Switch "Design" to "Engineering" in every row below and leave all other text unchanged. Give the rows again without their pictures.
------ The input
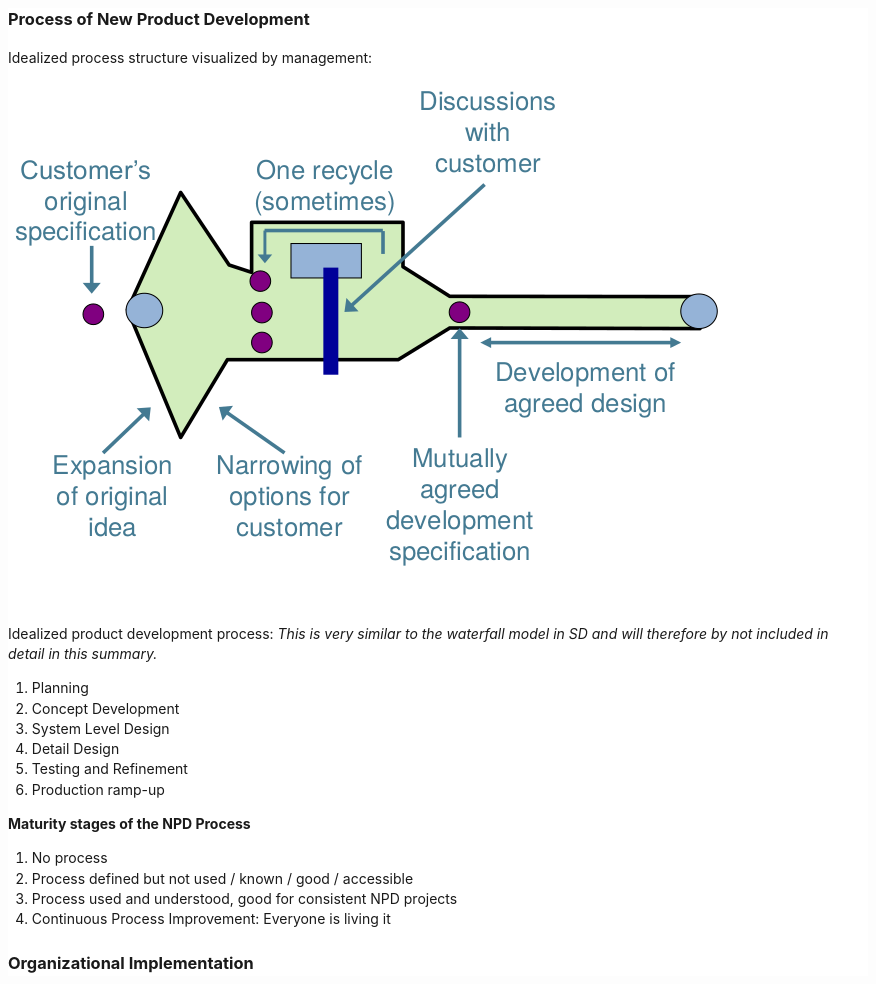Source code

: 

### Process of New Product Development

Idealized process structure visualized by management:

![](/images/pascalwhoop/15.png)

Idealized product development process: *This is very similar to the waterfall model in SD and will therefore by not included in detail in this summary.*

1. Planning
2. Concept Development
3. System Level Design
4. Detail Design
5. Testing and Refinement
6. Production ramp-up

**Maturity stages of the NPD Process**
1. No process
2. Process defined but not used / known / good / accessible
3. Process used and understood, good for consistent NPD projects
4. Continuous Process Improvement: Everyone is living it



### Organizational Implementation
------------
* _Your response_:
Source code

: 

### Process of New Product Development

Idealized process structure visualized by management:

![](/images/pascalwhoop/15.png)

Idealized product development process: *This is very similar to the waterfall model in SD and will therefore by not included in detail in this summary.*

1. Planning
2. Concept Development
3. System Level Engineering
4. Detail Engineering
5. Testing and Refinement
6. Production ramp-up

**Maturity stages of the NPD Process**
1. No process
2. Process defined but not used / known / good / accessible
3. Process used and understood, good for consistent NPD projects
4. Continuous Process Improvement: Everyone is living it



### Organizational Implementation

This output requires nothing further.